3. Check for CTE Chains
If you have CTEs that just reprocess previous CTEs with no new joins:
CTE_A AS (SELECT ... ORDER BY x),
CTE_B AS (SELECT * FROM CTE_A ORDER BY y LIMIT n)
Consider combining them.
PostgreSQL CTE Optimization Tips
1. CTEs Are Optimization Fences (Usually)
PostgreSQL traditionally treats CTEs as optimization fences—it won't inline them or push predicates into them.

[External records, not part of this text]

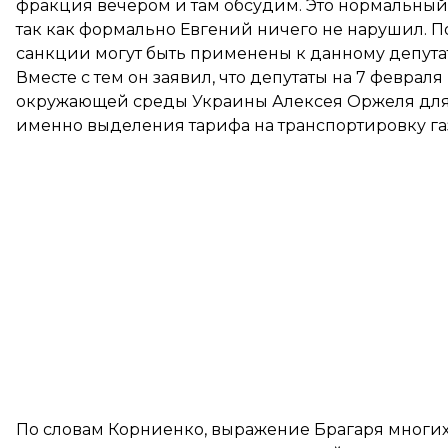
фракция вечером и там обсудим. Это нормальный
так как формально Евгений ничего не нарушил. 
санкции могут быть применены к данному депутат
Вместе с тем он заявил, что депутаты на 7 февра
окружающей среды Украины Алексея Оржеля для 
именно выделения тарифа на транспортировку га
По словам Корниенко, выражение Брагаря многих в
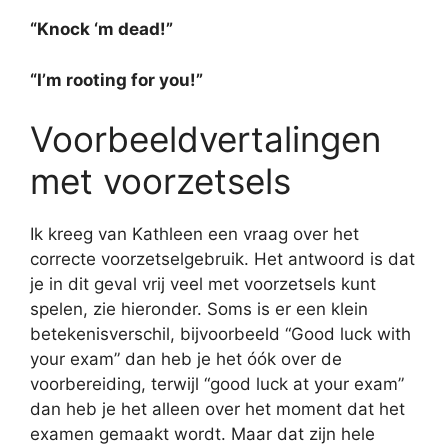
“Knock ‘m dead!”
“I’m rooting for you!”
Voorbeeldvertalingen
met voorzetsels
Ik kreeg van Kathleen een vraag over het
correcte voorzetselgebruik. Het antwoord is dat
je in dit geval vrij veel met voorzetsels kunt
spelen, zie hieronder. Soms is er een klein
betekenisverschil, bijvoorbeeld “Good luck with
your exam” dan heb je het óók over de
voorbereiding, terwijl “good luck at your exam”
dan heb je het alleen over het moment dat het
examen gemaakt wordt. Maar dat zijn hele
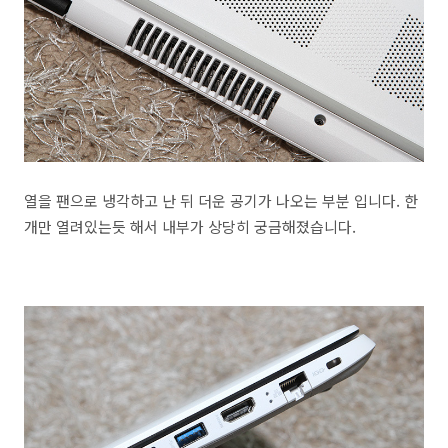
열을 팬으로 냉각하고 난 뒤 더운 공기가 나오는 부분 입니다. 한
개만 열려있는듯 해서 내부가 상당히 궁금해졌습니다.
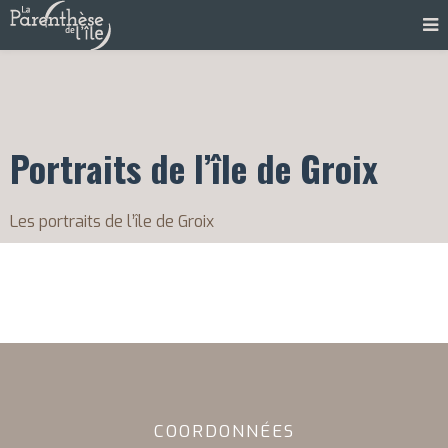
Portraits de l’île de Groix
Les portraits de l’île de Groix
COORDONNÉES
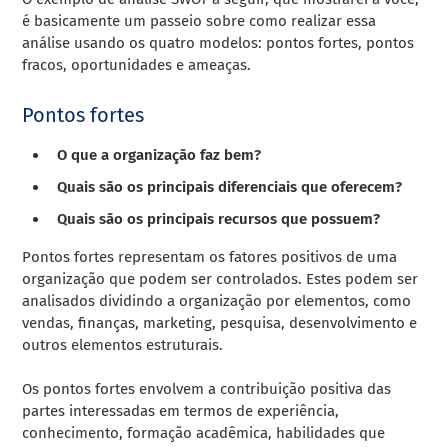
é basicamente um passeio sobre como realizar essa
análise usando os quatro modelos: pontos fortes, pontos
fracos, oportunidades e ameaças.
Pontos fortes
O que a organização faz bem?
Quais são os principais diferenciais que oferecem?
Quais são os principais recursos que possuem?
Pontos fortes representam os fatores positivos de uma
organização que podem ser controlados. Estes podem ser
analisados ​​dividindo a organização por elementos, como
vendas, finanças, marketing, pesquisa, desenvolvimento e
outros elementos estruturais.
Os pontos fortes envolvem a contribuição positiva das
partes interessadas em termos de experiência,
conhecimento, formação acadêmica, habilidades que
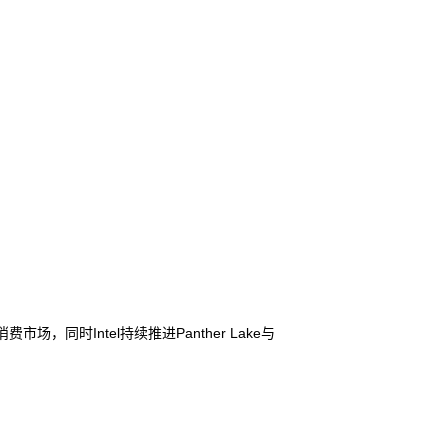
场，同时Intel持续推进Panther Lake与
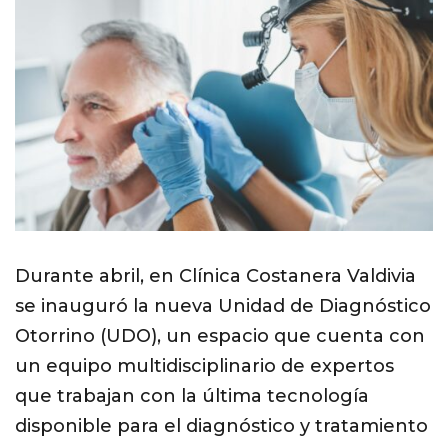
Durante abril, en Clínica Costanera Valdivia
se inauguró la nueva Unidad de Diagnóstico
Otorrino (UDO), un espacio que cuenta con
un equipo multidisciplinario de expertos
que trabajan con la última tecnología
disponible para el diagnóstico y tratamiento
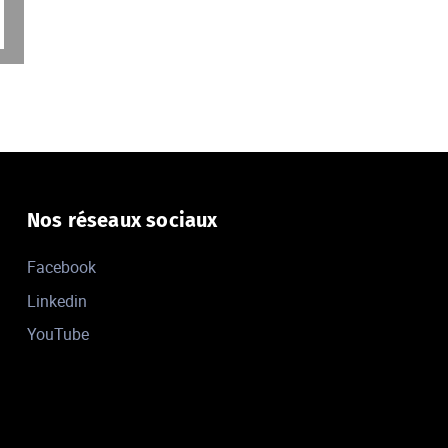
Nos réseaux sociaux
Facebook
Linkedin
YouTube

This changed in PostgreSQL 12 with NOT MATERIALIZED, but many patterns still benefit from manual optimization.
2. Pre-aggregate Before Joining
If you're joining a large table to get a few distinct values, select the distinct values first:
-- Slow: Join first, deduplicate later
SELECT DISTINCT col.* FROM big_table bt JOIN collection col ON ...

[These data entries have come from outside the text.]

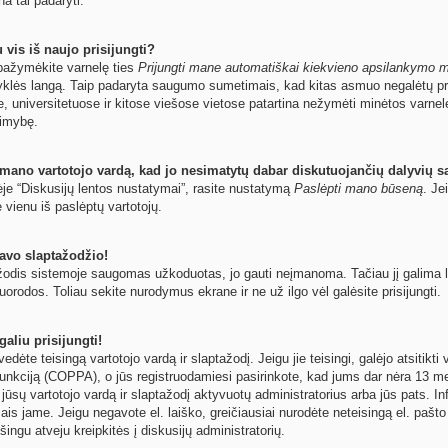
na tai padaryti.
 vis iš naujo prisijungti?
ų pažymėkite varnelę ties
Prijungti mane automatiškai kiekvieno apsilankymo 
yklės langą. Taip padaryta saugumo sumetimais, kad kitas asmuo negalėtų pri
e, universitetuose ir kitose viešose vietose patartina nežymėti minėtos varne
limybę.
 mano vartotojo vardą, kad jo nesimatytų dabar diskutuojančių dalyvių s
ėje “Diskusijų lentos nustatymai”, rasite nustatymą
Paslėpti mano būseną
. Je
e vienu iš paslėptų vartotojų.
avo slaptažodžio!
odis sistemoje saugomas užkoduotas, jo gauti neįmanoma. Tačiau jį galima leng
orodos. Toliau sekite nurodymus ekrane ir ne už ilgo vėl galėsite prisijungti.
aliu prisijungti!
 įvedėte teisingą vartotojo vardą ir slaptažodį. Jeigu jie teisingi, galėjo atsitik
unkciją (COPPA), o jūs registruodamiesi pasirinkote, kad jums dar nėra 13 met
 jūsų vartotojo vardą ir slaptažodį aktyvuotų administratorius arba jūs pats. In
ymais jame. Jeigu negavote el. laiško, greičiausiai nurodėte neteisingą el. paš
šingu atveju kreipkitės į diskusijų administratorių.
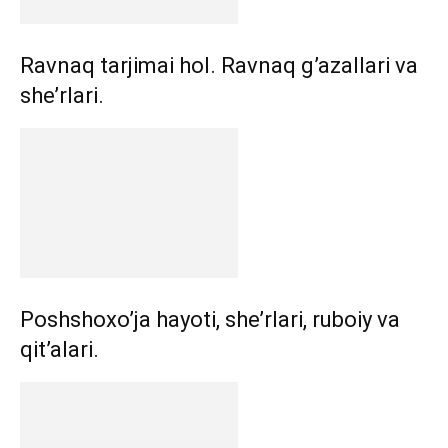
Ravnaq tarjimai hol. Ravnaq g’azallari va
she’rlari.
Poshshoxo’ja hayoti, she’rlari, ruboiy va
qit’alari.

-- Fast: Deduplicate first, join smaller set
SELECT col.* FROM (
SELECT DISTINCT collection_id FROM big_table
) AS ids
JOIN collection col ON col.id = ids.collection_id
3. LEFT JOIN IS NULL vs NOT EXISTS
Both are better than NOT IN, but NOT EXISTS can sometimes be faster for existence checks:
-- Good
LEFT JOIN other_table ot ON ot.id = main.id
WHERE ot.id IS NULL
-- Sometimes better (especially with proper indexes)
WHERE NOT EXISTS (SELECT 1 FROM other_table ot WHERE ot.id = main.id)

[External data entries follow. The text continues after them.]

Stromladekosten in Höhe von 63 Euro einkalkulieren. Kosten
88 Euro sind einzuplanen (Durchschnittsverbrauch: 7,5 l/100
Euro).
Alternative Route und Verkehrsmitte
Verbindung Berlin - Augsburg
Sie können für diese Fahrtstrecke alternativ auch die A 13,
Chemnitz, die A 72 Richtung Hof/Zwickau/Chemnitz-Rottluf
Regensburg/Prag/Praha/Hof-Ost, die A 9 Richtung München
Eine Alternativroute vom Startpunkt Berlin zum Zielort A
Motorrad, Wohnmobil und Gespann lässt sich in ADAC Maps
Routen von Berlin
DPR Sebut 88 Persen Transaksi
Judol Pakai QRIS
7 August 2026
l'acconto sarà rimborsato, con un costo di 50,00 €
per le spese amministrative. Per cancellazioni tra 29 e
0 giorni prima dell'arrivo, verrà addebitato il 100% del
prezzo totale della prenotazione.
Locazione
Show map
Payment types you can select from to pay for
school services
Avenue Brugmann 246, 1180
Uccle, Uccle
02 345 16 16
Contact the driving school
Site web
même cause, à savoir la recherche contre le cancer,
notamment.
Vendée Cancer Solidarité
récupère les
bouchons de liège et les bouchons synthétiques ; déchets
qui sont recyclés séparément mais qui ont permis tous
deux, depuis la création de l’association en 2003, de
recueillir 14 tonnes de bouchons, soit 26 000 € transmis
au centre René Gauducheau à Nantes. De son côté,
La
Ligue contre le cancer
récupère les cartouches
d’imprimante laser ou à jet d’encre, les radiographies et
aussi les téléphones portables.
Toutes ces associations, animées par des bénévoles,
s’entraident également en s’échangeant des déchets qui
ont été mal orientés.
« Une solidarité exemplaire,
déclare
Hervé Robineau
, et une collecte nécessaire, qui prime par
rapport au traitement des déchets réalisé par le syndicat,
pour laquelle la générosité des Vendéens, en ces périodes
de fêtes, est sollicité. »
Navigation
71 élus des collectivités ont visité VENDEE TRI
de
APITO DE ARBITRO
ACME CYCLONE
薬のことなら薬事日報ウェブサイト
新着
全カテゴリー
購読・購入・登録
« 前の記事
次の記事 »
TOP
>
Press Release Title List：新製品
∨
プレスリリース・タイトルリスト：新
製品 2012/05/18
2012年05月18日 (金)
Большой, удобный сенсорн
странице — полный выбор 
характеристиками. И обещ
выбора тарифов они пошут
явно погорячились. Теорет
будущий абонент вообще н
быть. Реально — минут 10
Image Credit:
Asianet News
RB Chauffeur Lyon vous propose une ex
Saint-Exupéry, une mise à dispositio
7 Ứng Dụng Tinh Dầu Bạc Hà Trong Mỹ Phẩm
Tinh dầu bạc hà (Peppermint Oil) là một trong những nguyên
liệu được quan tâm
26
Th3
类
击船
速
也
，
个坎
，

Profile both in your specific case.
Measuring Query Performance
EXPLAIN ANALYZE
Always use EXPLAIN ANALYZE when optimizing:
EXPLAIN ANALYZE
WITH ...your CTEs...
SELECT ...
Look for:
- Seq Scan on large tables (missing index?)
- Nested Loop with high row counts (join order issue?)
- Sort operations without index (add index or change query?)
In Prisma
For raw queries in Prisma:
const results = await prisma.$queryRaw`
EXPLAIN ANALYZE
${yourQuery}
`
console.log(results)
The Takeaway
Three simple patterns caused our search to be 4x slower than it needed to be:
- Double JOINs: Join once, select everything you need
- NOT IN subqueries: Use LEFT JOIN IS NULL instead
- Redundant CTEs: Combine operations where possible
The fix was 23 lines changed in a 1000+ line query. No schema changes, no new indexes, no infrastructure upgrades—just smarter SQL.
If your PostgreSQL queries are slow, start by looking for these patterns. The solution might be simpler than you think.
Real optimization from an e-commerce search endpoint serving 11 European markets. Query time dropped from 780ms to 180ms.